Closed ardunn closed 5 years ago
@kevinyang8 @jdagdelen
Out of curiosity, what journals are suggested for the nonsense?
Confidence is the document vector cosine similarity. We can probably omit it from the results table.
The nonsense (yet grammatical) sentences get:
[['Biometric Technology Today', 0.6736129522323608], ['Journal of Materials Science Letters', 0.6650767922401428], ['She Ji: The Journal of Design, Economics, and Innovation', 0.6291261911392212], ['Design Studies', 0.6281062960624695], ['Applied Mathematics and Computation', 0.62021803855896], ['Annual Reviews in Control', 0.6178011894226074], ['Mathematical and Computer Modelling', 0.615909218788147], ['Studies in History and Philosophy of Science Part B: Studies in History and Philosophy of Modern Physics', 0.6036757826805115], ['IFAC-PapersOnLine', 0.6024499535560608], ['Procedia Manufacturing', 0.5946465730667114]]
The random characters get
[['Journal of the Taiwan Institute of Chemical Engineers', 0.603428304195404], ['Materials Chemistry and Physics', 0.5500685572624207], ['Journal of Materials Science Letters', 0.5484240651130676], ['International Journal of Hydrogen Energy', 0.5217562913894653], ['Applied Thermal Engineering', 0.5169612169265747], ['Materials Letters', 0.5102846026420593], ['Energy', 0.5096801519393921], ['Applied Energy', 0.5080447793006897], ['Chemical Engineering Journal', 0.5075826644897461], ['South African Journal of Chemical Engineering', 0.5050851106643677]]
I agree we could probably omit the cosine similarity from the results table, but I think we should still display some metric of similarity because the gap between some of them could be very high
Also there's not really a way to enforce that the input is an actual abstract rather than gibberish. With so many classes of journals, it might be the case that regardless of what you put in, the generated document embedding will have some cosine similarity scores that will be relatively high with some with journals. Open to suggestions if anyone has an idea to deal with this.
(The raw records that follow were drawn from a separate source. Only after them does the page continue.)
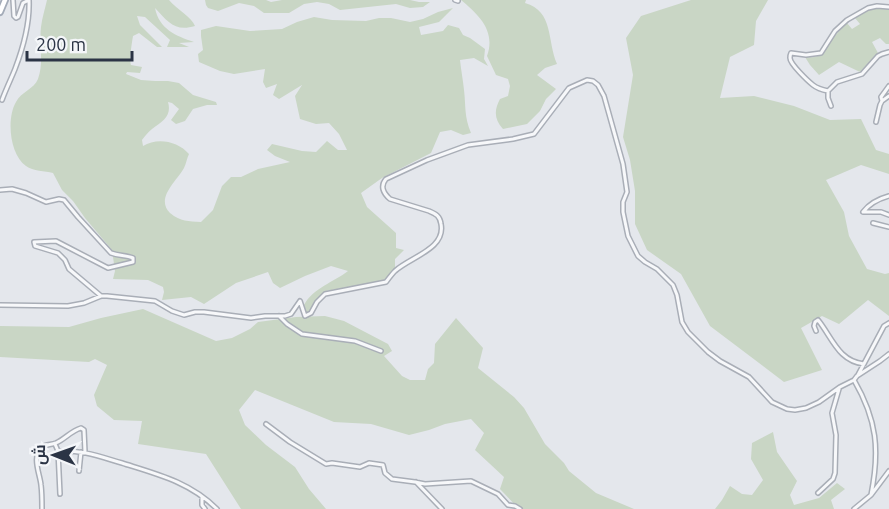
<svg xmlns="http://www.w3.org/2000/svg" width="889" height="509" font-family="Ubuntu,Cairo,sans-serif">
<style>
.green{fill:#c9d6c5}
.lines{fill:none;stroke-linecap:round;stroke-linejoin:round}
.street-casing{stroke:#a9aeb7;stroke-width:6}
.primary-casing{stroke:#a3abb8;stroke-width:8}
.street{stroke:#f7f8fa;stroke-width:3}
.primary{stroke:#fff;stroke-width:4.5}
</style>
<rect width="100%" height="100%" fill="#e4e7ec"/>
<path class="green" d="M47 0H169C176 9 192 17 195 26 175 32 168 22 155 8 159 29 176 36 194 42L179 43 189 47H167L170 40 145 17 137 16 140 25 162 47H157L139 33 133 36C132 42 129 60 131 65L142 67 140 73 127 72 126 74 141 80 155 81H168L179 83 193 95 216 102 217 105H207L193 109 185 121 176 124 171 120 179 109 172 103 168 102C172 116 163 121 152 129 148 132 145 136 142 140L143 146C157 137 178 141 189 154 187 158 186 164 184 168 177 181 155 198 170 213 181 222 188 221 201 222L213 210 222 186 231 177H241L258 169 290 162 275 156 267 150 272 144 302 151 316 152 327 141 338 150H347L339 134 329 123 316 124 300 119 295 96 302 85 279 99 273 95 277 84 266 88 263 82 265 69 234 74 220 71 199 62 198 54 203 50 201 36V30L216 26 250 31 282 29 297 22 314 17 332 20 366 21 379 18H391L410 22 423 19 438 12 453 8 439 22 419 27 421 35 443 31 448 25 459 28 463 35 470 38 485 49 484 59 488 66 474 58 460 60C461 70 463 80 464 90 466 107 464 116 471 133L463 135 451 130 440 132 431 153 382 178 361 193 367 207 396 233V248L404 250 395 259V268L386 280 326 291C319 297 313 309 306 313L304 305C313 288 334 282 348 271L331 266 305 276 280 288 273 283 268 272 236 283 204 304 191 297 162 300 164 292 163 287 148 280 113 279 115 271 112 250 85 218 73 201 62 190 53 173C45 171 33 171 26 166 10 155 6 119 16 102 21 92 34 89 38 79 44 63 39 44 41 27 42 18 45 9 47 0Z
M205 0H266L271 2 282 0H410L419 2H430L423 7 410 8 396 4 340 10 329 4 317 2 304 4 289 13H264L254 6 239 3 218 11 208 8 206 5Z
M461 0H526L525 3C554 11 547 41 557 64L545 68 537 75 556 89 546 99 540 111 527 124 503 129C494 119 494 110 500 99L508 96 510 86 508 79 496 75 487 56C496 31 479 15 461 0Z
M691 0H768L756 21 754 45 730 57 720 98 754 96 794 106 830 120 861 119 876 150 889 154V174L861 165 826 180 844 212 849 236 867 269 885 274 889 273V316L868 300 839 324 822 316 801 328 822 370 784 382 710 326 681 274 647 250 635 224V191L630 160 623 137 633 75 626 38 641 16Z
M871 9H889V44H886L880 38 872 42 878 53 869 65 860 72 839 62 819 75 810 65 805 57C823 59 823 51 832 39 837 33 842 28 847 23L852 29 860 24 855 18Z
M143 309 216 341 232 338 250 329 258 322 296 317 325 316 344 321 388 344 392 351 384 356 402 376 410 380H425L428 369 434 363 435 344 456 318 483 348 478 368 514 397 524 408 545 444 564 463 569 471 596 493 634 509H519L500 489 504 477 475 450 484 433 471 419 445 424 429 430 409 435 371 424 334 422 255 390 239 410 245 425 266 445 295 467 309 489 326 509H241L206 454 138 444 142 421 114 420 97 406 94 395 107 365 95 359 89 362 0 357V326L69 327 101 318Z
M773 432 777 452 797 481 790 495 794 505 819 498 837 483 845 489 831 500 834 509H715L722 500 730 486 742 494 752 495 763 480 751 459 752 443Z"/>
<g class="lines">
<g class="street-casing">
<path id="street" d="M455 0 458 1
M889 86 881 97 882 101 889 96
M828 91C823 90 818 89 813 85 808 81 790 64 790 58 790 56 790 55 791 53L806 55 821 53 835 31 847 20 868 8 877 6 889 7
M2 100C6 89 11 79 15 69 23 48 30 23 29 0L23 3 18 17 16 18 14 16 13 0
M831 106 828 98V91L837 82 862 74 878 56 882 54 889 52
M876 122 880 105 882 101
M0 190 12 189 26 193 46 202 59 199 64 200 78 217 111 253C119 256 126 255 133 258V262L108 268 56 241 34 242 35 246 58 253 65 260 69 269 101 296
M889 196C878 199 870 203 863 212H881L889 215
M873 223 889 227
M0 305 68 306 84 303 101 296H107L155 301 172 311 184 315 195 312H204L251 318 265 316H285L291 314 300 301 305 316 311 313 317 302 325 294 386 282C389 278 392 274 395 271 410 257 446 249 441 224 440 216 436 214 429 211L390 199C383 193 380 186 386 179L427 160 468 145 513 139 534 134 569 88 587 80 593 81 598 85 604 96 623 164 627 192 623 202V212L628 236 638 256 645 262 657 269 673 285 677 295 682 322 688 332 708 352 720 361 749 377 772 402 787 409 795 410 806 408 819 402 840 387 854 380 857 376 880 361 889 354
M279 316 287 324 302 334 355 341 381 351
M816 331 814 326 815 322 818 320C832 337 838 361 864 364
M858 375 884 326 889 323
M854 380C877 420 880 450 871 495
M266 424 290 442 326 464 332 463 360 467 369 463 383 465 385 473 392 479 415 482 425 484 471 481 498 494 508 505 515 506 520 509
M55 444 58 451 60 494
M58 451C83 450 98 456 122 463 157 474 190 482 217 509
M79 471 81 452
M416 482 442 509
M818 493 833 479 835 473 836 435 832 413 839 389
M202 497V505L205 509
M42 509C42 501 42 493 41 485 40 474 31 456 42 447 46 444 51 445 56 443 65 439 71 431 81 428L84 430 85 452
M854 509 871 495 889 471"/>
</g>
<g class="primary-casing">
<path id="primary" d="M0 12 5 0"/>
</g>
<use href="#street" class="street"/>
<use href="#primary" class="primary"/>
</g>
<g transform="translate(54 455) rotate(271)" stroke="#f4f6f9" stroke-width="4.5" paint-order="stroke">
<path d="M0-4.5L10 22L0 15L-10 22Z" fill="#2b3445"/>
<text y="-9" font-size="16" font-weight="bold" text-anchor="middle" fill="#2b3445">ش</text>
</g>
<path d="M27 51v9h105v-9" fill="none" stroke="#2b3445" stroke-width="3"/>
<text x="36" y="51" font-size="18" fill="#2b3445" stroke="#f4f6f9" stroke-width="4.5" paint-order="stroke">200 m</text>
</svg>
I just wouldn't call it "confidence". It's not a calibrated confidence interval or anything. Just rename that column to "score" which sounds more arbitrary.
Or, as John suggested, just provide a ranked list. Frankly, the scores are not so meaningful as Alex pointed out
(note that the Rester should certainly return the scores - just call them scores and not any kind of confidence; the web site I could go either way)
Also - as to why the confidence is high for jibberish, I would guess that this has to do with use of cosine similarity. You would probably see a good difference in score between jibberish and real text if you switched to Euclidean distance. @kevinyang8 should test this and there are many ways to refine the distance metric if this seems to be the case.
I'd also round the scores to either 0 or 1 decimal places. It's definitely not a precise enough measure to be giving people 2 decimal places
Maybe I am misunderstanding what the confidence number means, but...
If I try a real abstract:
The top results have ~57% confidence.
If I try some nonsense,
The top results have 66% confidence.
If I try some random characters,
The top results have ~60% confidence.
How can nonsense text produce journal suggestions with greater confidence than actual abstracts? What does the confidence number actually mean?